Корал понимала, что это означает.

— Да, мне тоже кажется, что я вас знаю, — сухо ответила она, привычно перенося горечь разочарования: она-то имела в виду бесконечную лестницу, дверь в контору агента и молодого дружелюбного еврея, терпеливо и апатично объясняющего, что он не может ей ничего предложить, не может предложить решительно ничего.

«Да уж, мы понимаем друг друга, — думала она, — оба это сознаем и потому не находим нужных слов». Мир перемещался, изменялся, проносился мимо них. Деревья и строения появлялись и исчезали на фоне бледно-голубого облачного неба, бук сменялся вязом, вяз — елью, а ель — камнем; мир, подобный свинцу на горячей плите, пузырясь, принимал различные формы, иногда похожие на язык пламени, иногда на листок клевера. А мысли их оставались прежними, говорить было не о чем, ибо нечего было открывать друг в друге.

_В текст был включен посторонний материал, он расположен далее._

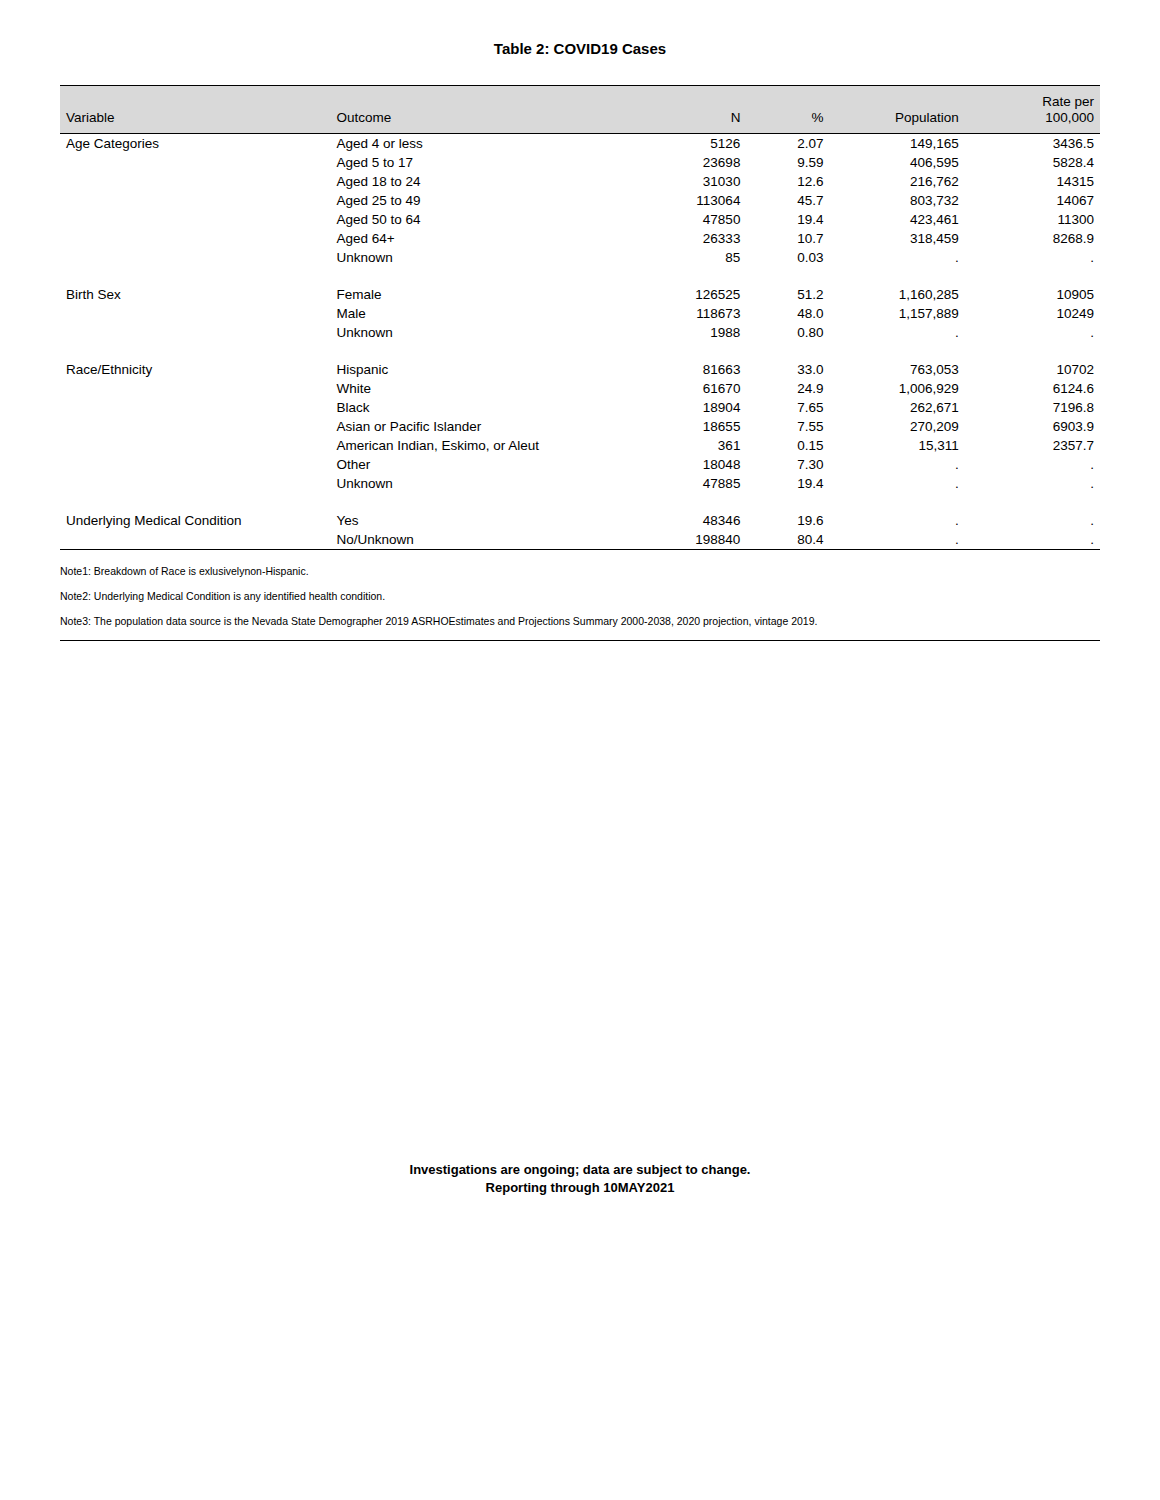Table 2: COVID19 Cases
| Variable | Outcome | N | % | Population | Rate per 100,000 |
| --- | --- | --- | --- | --- | --- |
| Age Categories | Aged 4 or less | 5126 | 2.07 | 149,165 | 3436.5 |
| | Aged 5 to 17 | 23698 | 9.59 | 406,595 | 5828.4 |
| | Aged 18 to 24 | 31030 | 12.6 | 216,762 | 14315 |
| | Aged 25 to 49 | 113064 | 45.7 | 803,732 | 14067 |
| | Aged 50 to 64 | 47850 | 19.4 | 423,461 | 11300 |
| | Aged 64+ | 26333 | 10.7 | 318,459 | 8268.9 |
| | Unknown | 85 | 0.03 | . | . |
| Birth Sex | Female | 126525 | 51.2 | 1,160,285 | 10905 |
| | Male | 118673 | 48.0 | 1,157,889 | 10249 |
| | Unknown | 1988 | 0.80 | . | . |
| Race/Ethnicity | Hispanic | 81663 | 33.0 | 763,053 | 10702 |
| | White | 61670 | 24.9 | 1,006,929 | 6124.6 |
| | Black | 18904 | 7.65 | 262,671 | 7196.8 |
| | Asian or Pacific Islander | 18655 | 7.55 | 270,209 | 6903.9 |
| | American Indian, Eskimo, or Aleut | 361 | 0.15 | 15,311 | 2357.7 |
| | Other | 18048 | 7.30 | . | . |
| | Unknown | 47885 | 19.4 | . | . |
| Underlying Medical Condition | Yes | 48346 | 19.6 | . | . |
| | No/Unknown | 198840 | 80.4 | . | . |
Note1: Breakdown of Race is exlusivelynon-Hispanic.
Note2: Underlying Medical Condition is any identified health condition.
Note3: The population data source is the Nevada State Demographer 2019 ASRHOEstimates and Projections Summary 2000-2038, 2020 projection, vintage 2019.
Investigations are ongoing; data are subject to change.
Reporting through 10MAY2021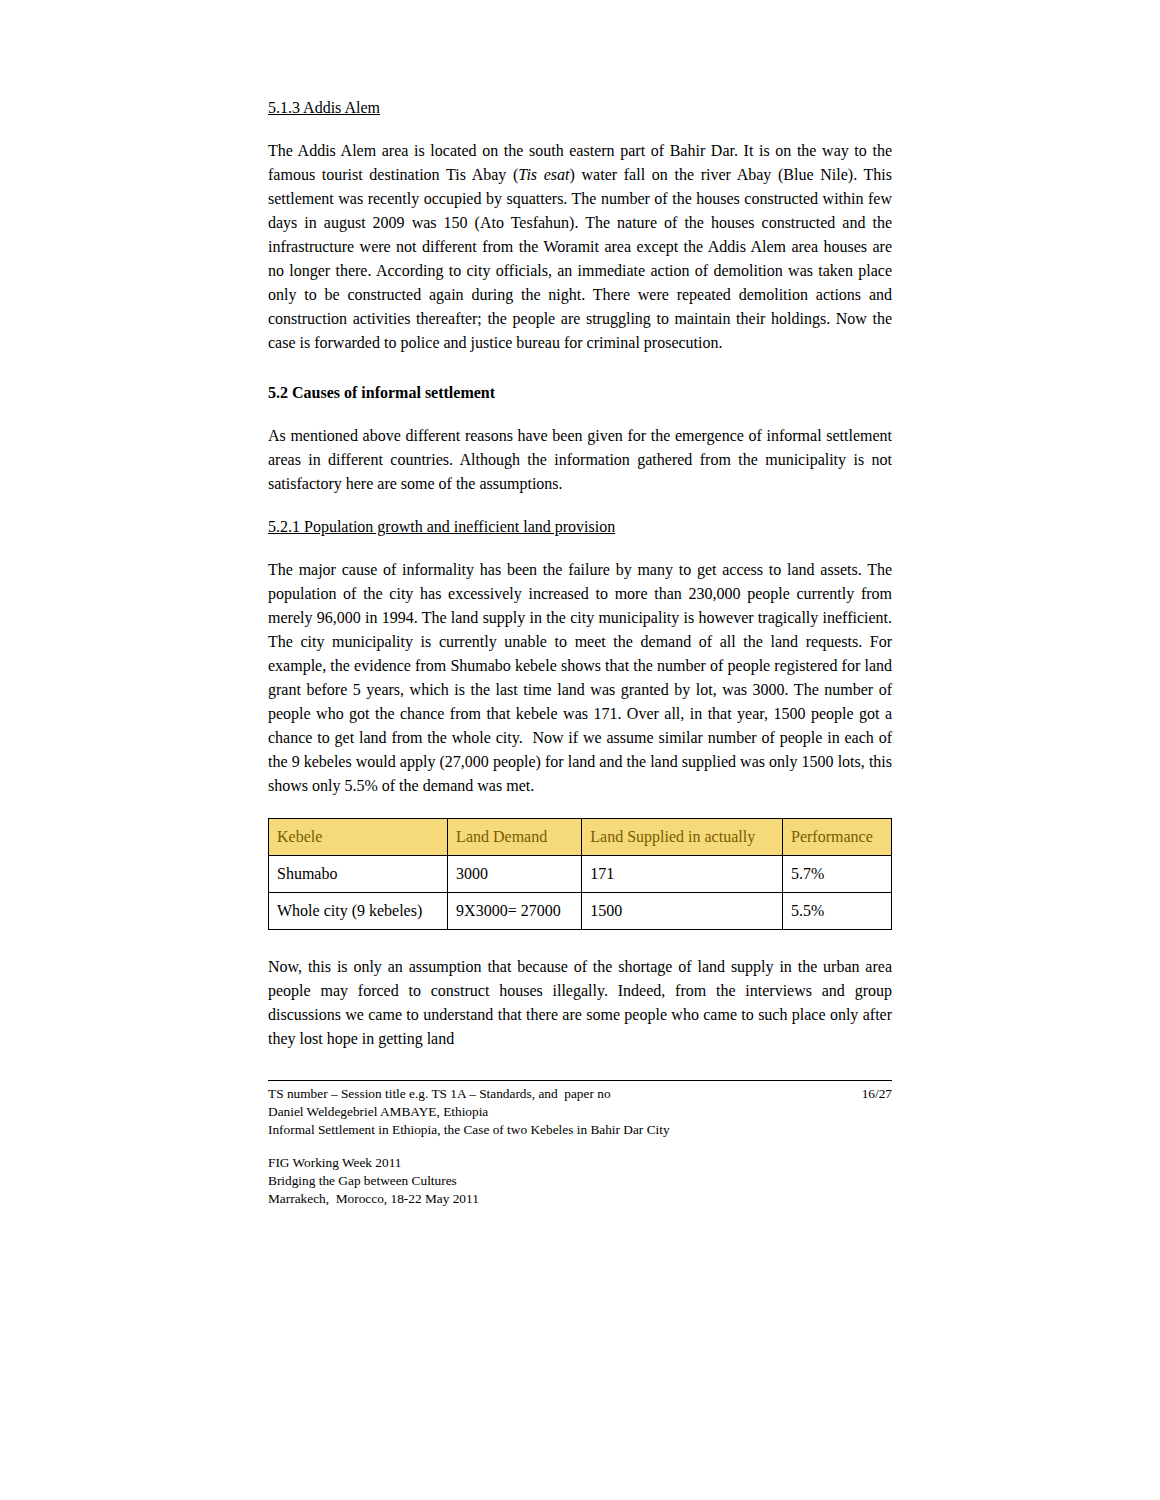5.1.3 Addis Alem
The Addis Alem area is located on the south eastern part of Bahir Dar. It is on the way to the famous tourist destination Tis Abay (Tis esat) water fall on the river Abay (Blue Nile). This settlement was recently occupied by squatters. The number of the houses constructed within few days in august 2009 was 150 (Ato Tesfahun). The nature of the houses constructed and the infrastructure were not different from the Woramit area except the Addis Alem area houses are no longer there. According to city officials, an immediate action of demolition was taken place only to be constructed again during the night. There were repeated demolition actions and construction activities thereafter; the people are struggling to maintain their holdings. Now the case is forwarded to police and justice bureau for criminal prosecution.
5.2 Causes of informal settlement
As mentioned above different reasons have been given for the emergence of informal settlement areas in different countries. Although the information gathered from the municipality is not satisfactory here are some of the assumptions.
5.2.1 Population growth and inefficient land provision
The major cause of informality has been the failure by many to get access to land assets. The population of the city has excessively increased to more than 230,000 people currently from merely 96,000 in 1994. The land supply in the city municipality is however tragically inefficient. The city municipality is currently unable to meet the demand of all the land requests. For example, the evidence from Shumabo kebele shows that the number of people registered for land grant before 5 years, which is the last time land was granted by lot, was 3000. The number of people who got the chance from that kebele was 171. Over all, in that year, 1500 people got a chance to get land from the whole city. Now if we assume similar number of people in each of the 9 kebeles would apply (27,000 people) for land and the land supplied was only 1500 lots, this shows only 5.5% of the demand was met.
| Kebele | Land Demand | Land Supplied in actually | Performance |
| --- | --- | --- | --- |
| Shumabo | 3000 | 171 | 5.7% |
| Whole city (9 kebeles) | 9X3000= 27000 | 1500 | 5.5% |
Now, this is only an assumption that because of the shortage of land supply in the urban area people may forced to construct houses illegally. Indeed, from the interviews and group discussions we came to understand that there are some people who came to such place only after they lost hope in getting land
16/27 TS number – Session title e.g. TS 1A – Standards, and paper no
Daniel Weldegebriel AMBAYE, Ethiopia
Informal Settlement in Ethiopia, the Case of two Kebeles in Bahir Dar City
FIG Working Week 2011
Bridging the Gap between Cultures
Marrakech, Morocco, 18-22 May 2011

— Вам ведь в самом-то деле и не хочется, чтобы я завтракала с вами, — сказала она, пытаясь быть благоразумной, да и неловкое молчание нужно было нарушить. Но он не пожелал согласиться с ее решением.

— Хочется, — ответил он с некоторой неуверенностью в голосе, и она поняла, что ей необходимо проявить твердость: подняться, оставить его, вернуться в свой вагон, а он и сопротивляться не будет. Но в саквояже у нее были только черствые бутерброды да немного вчерашнего молока в бутылке из-под вина, а по коридору распространялся аромат свежезаваренного кофе и теплого белого хлеба.

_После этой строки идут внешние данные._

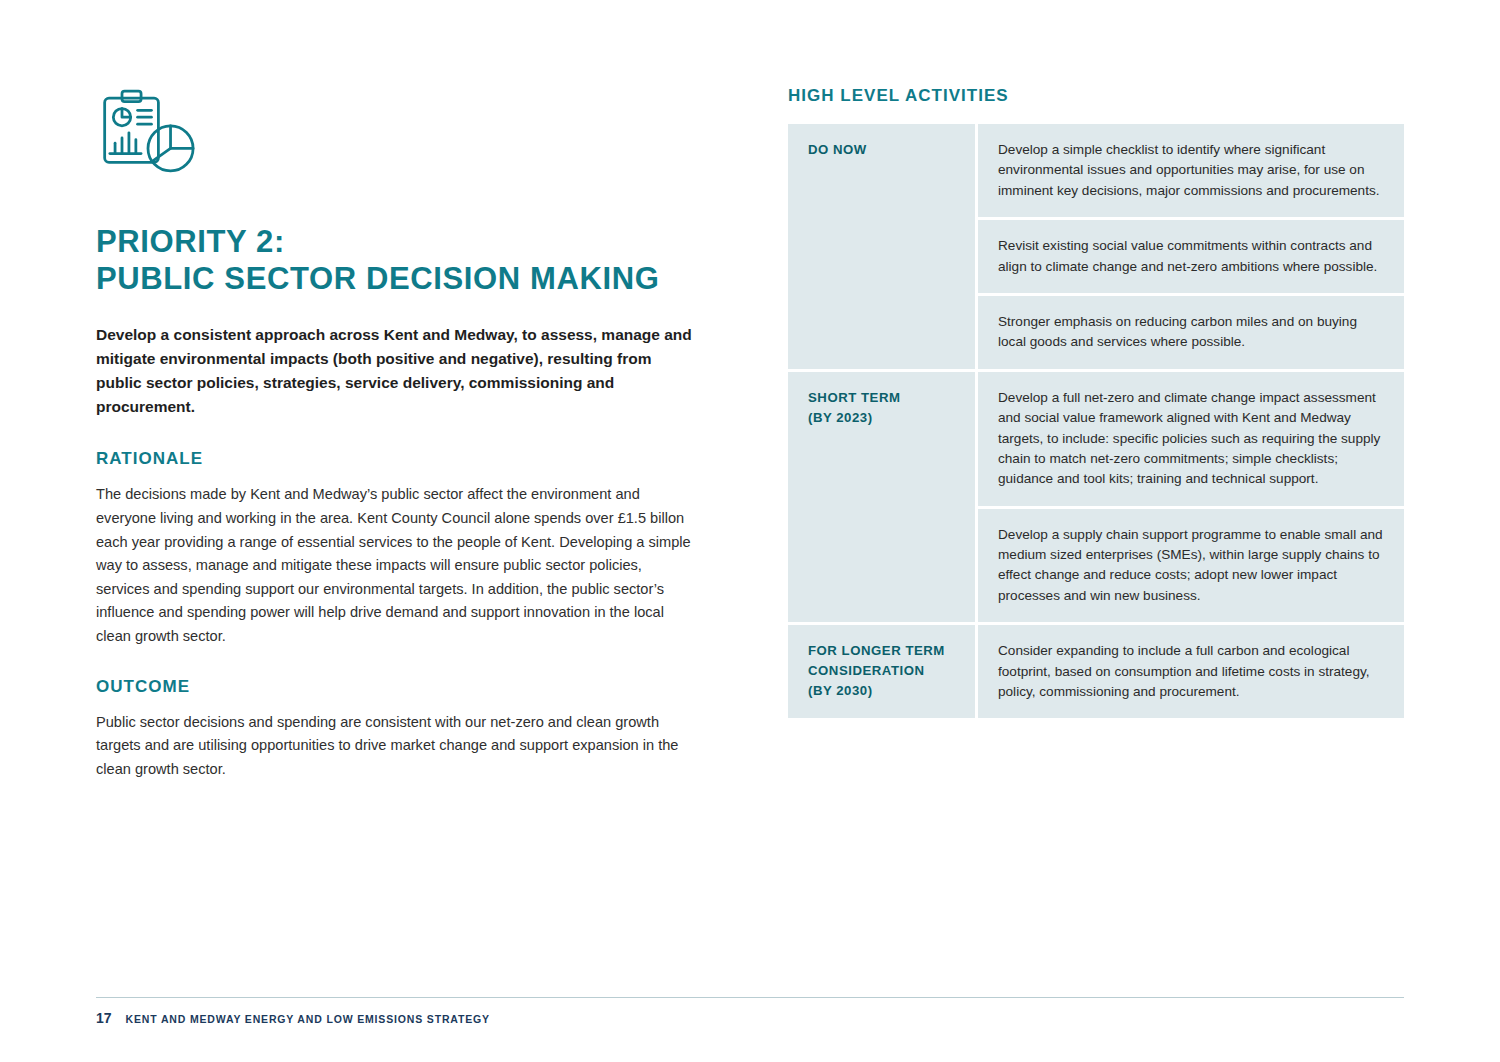Priority 2:Public Sector Decision Making
Develop a consistent approach across Kent and Medway, to assess, manage and mitigate environmental impacts (both positive and negative), resulting from public sector policies, strategies, service delivery, commissioning and procurement.
Rationale
The decisions made by Kent and Medway’s public sector affect the environment and everyone living and working in the area. Kent County Council alone spends over £1.5 billon each year providing a range of essential services to the people of Kent. Developing a simple way to assess, manage and mitigate these impacts will ensure public sector policies, services and spending support our environmental targets. In addition, the public sector’s influence and spending power will help drive demand and support innovation in the local clean growth sector.
Outcome
Public sector decisions and spending are consistent with our net-zero and clean growth targets and are utilising opportunities to drive market change and support expansion in the clean growth sector.
High Level Activities
| Do Now | Develop a simple checklist to identify where significant environmental issues and opportunities may arise, for use on imminent key decisions, major commissions and procurements. |
| Revisit existing social value commitments within contracts and align to climate change and net-zero ambitions where possible. |
| Stronger emphasis on reducing carbon miles and on buying local goods and services where possible. |
| Short Term (by 2023) | Develop a full net-zero and climate change impact assessment and social value framework aligned with Kent and Medway targets, to include: specific policies such as requiring the supply chain to match net-zero commitments; simple checklists; guidance and tool kits; training and technical support. |
| Develop a supply chain support programme to enable small and medium sized enterprises (SMEs), within large supply chains to effect change and reduce costs; adopt new lower impact processes and win new business. |
| For Longer Term Consideration (by 2030) | Consider expanding to include a full carbon and ecological footprint, based on consumption and lifetime costs in strategy, policy, commissioning and procurement. |
17 Kent and Medway Energy and Low Emissions Strategy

Мейбл Уоррен налила себе кофе, крепкого, без молока и без сахара.

— Это лучший материал, за которым я когда-либо гонялась. Я видела, как он пять лет тому назад выходил из зала суда, а Хартеп в это время наблюдал за ним с ордером на его арест в кармане. Кэмпбелл из газеты «Ньюс» тут же бросился вслед, но на улице потерял его. Домой он больше не возвращался, и с того времени по сей день о нем ничего не было слышно. Все считали, что он убит, но мне всегда было непонятно: если его намеревались убить, зачем было брать ордер на его арест.

— А вдруг он не заговорит, — без большого интереса сказала Джанет Пардоу.

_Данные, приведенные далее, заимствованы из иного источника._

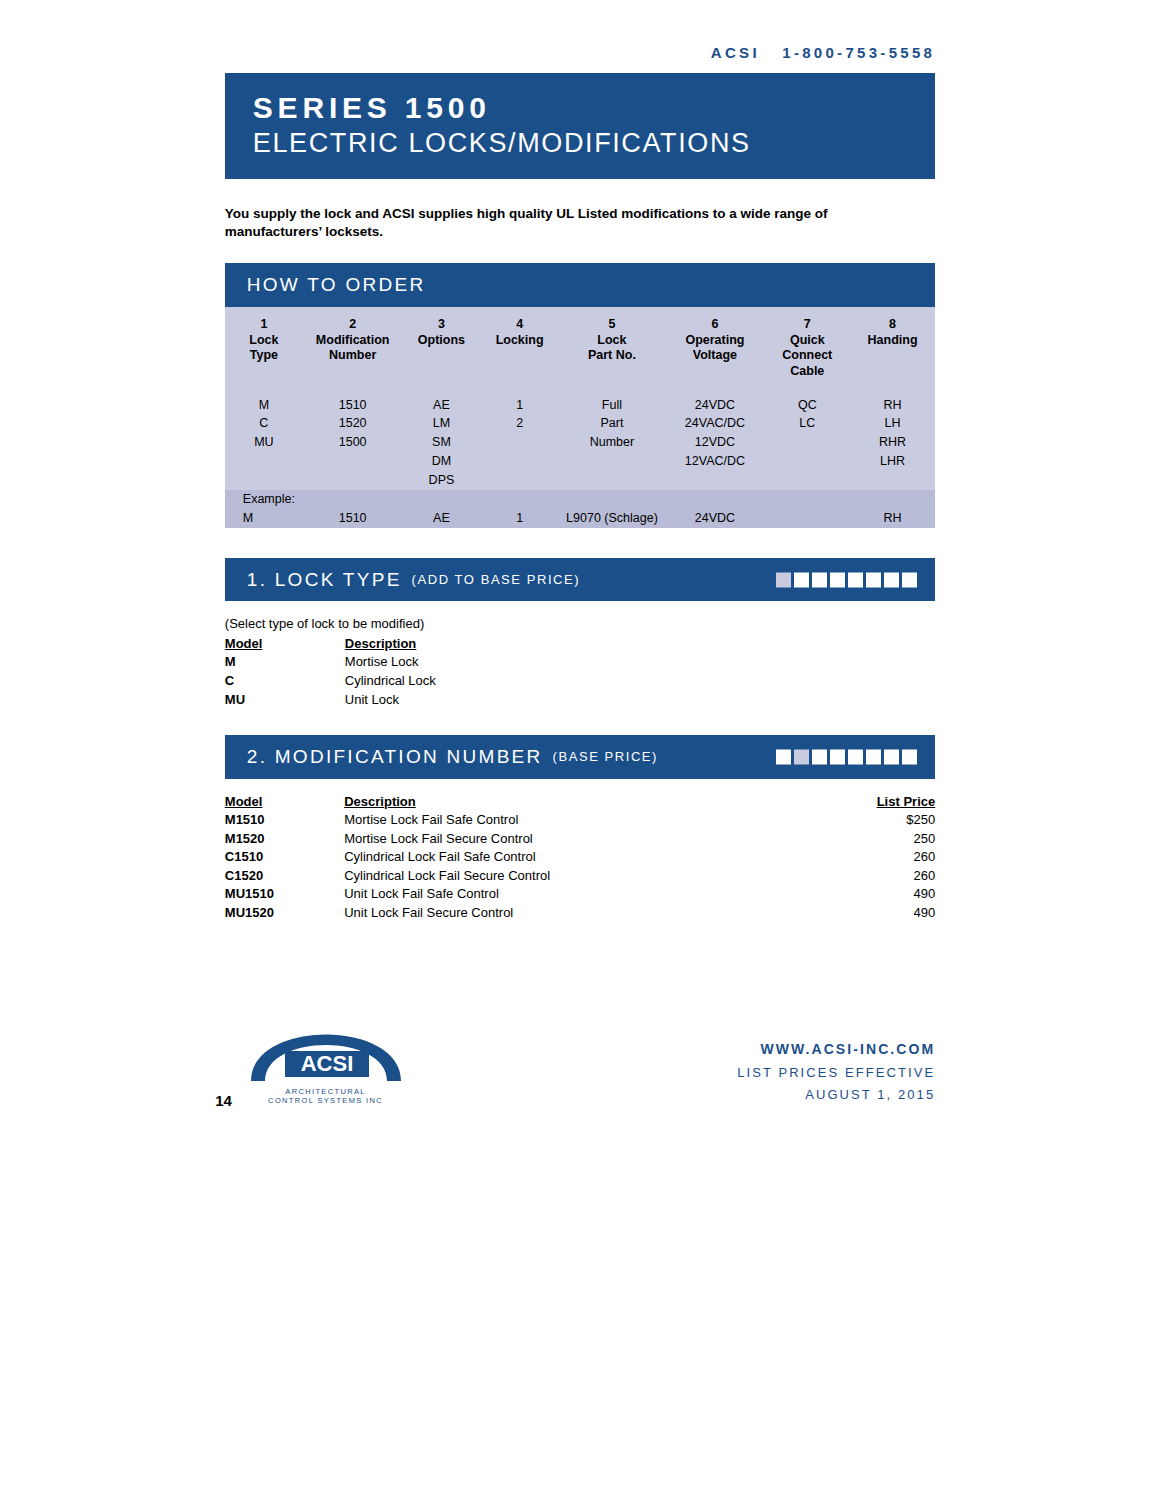ACSI 1-800-753-5558
SERIES 1500
ELECTRIC LOCKS/MODIFICATIONS
You supply the lock and ACSI supplies high quality UL Listed modifications to a wide range of manufacturers’ locksets.
HOW TO ORDER
| 1 Lock Type | 2 Modification Number | 3 Options | 4 Locking | 5 Lock Part No. | 6 Operating Voltage | 7 Quick Connect Cable | 8 Handing |
| --- | --- | --- | --- | --- | --- | --- | --- |
| M | 1510 | AE | 1 | Full | 24VDC | QC | RH |
| C | 1520 | LM | 2 | Part | 24VAC/DC | LC | LH |
| MU | 1500 | SM | | Number | 12VDC | | RHR |
| | | DM | | | 12VAC/DC | | LHR |
| | | DPS | | | | | |
| Example: |
| M | 1510 | AE | 1 | L9070 (Schlage) | 24VDC | | RH |
1. LOCK TYPE (add to base price)
(Select type of lock to be modified)
| Model | Description |
| --- | --- |
| M | Mortise Lock |
| C | Cylindrical Lock |
| MU | Unit Lock |
2. MODIFICATION NUMBER (base price)
| Model | Description | List Price |
| --- | --- | --- |
| M1510 | Mortise Lock Fail Safe Control | $250 |
| M1520 | Mortise Lock Fail Secure Control | 250 |
| C1510 | Cylindrical Lock Fail Safe Control | 260 |
| C1520 | Cylindrical Lock Fail Secure Control | 260 |
| MU1510 | Unit Lock Fail Safe Control | 490 |
| MU1520 | Unit Lock Fail Secure Control | 490 |
ACSI
ARCHITECTURAL
CONTROL SYSTEMS INC
WWW.ACSI-INC.COM
LIST PRICES EFFECTIVE
AUGUST 1, 2015
14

Мисс Уоррен разломила булочку.

— Я еще ни разу не потерпела неудачу.

— Ты сама что-нибудь сочинишь?

— Нет. Это хорошо только для Сейвори, а не для него. Я заставлю его заговорить, — злобно сказала она. — Любым способом. Пока мы едем до Вены. У меня почти двенадцать часов. Придумаю что-нибудь. — И прибавила, размышляя: — Говорит, что он школьный учитель. Может, и правда. Хорошая получится корреспонденция. А куда он едет? Сказал, что выходит в Вене. Если так, я последую за ним. Поеду за ним в Константинополь, если потребуется. Но я этому не верю. Он едет домой.

— В тюрьму?

— На суд. Скорее всего, он доверяет тем людям. Его всегда любили в трущобах. Но он дурак, если думает, что его помнят. Пять лет. Так долго никого не помнят.

— Дорогая, как мрачно ты на все смотришь.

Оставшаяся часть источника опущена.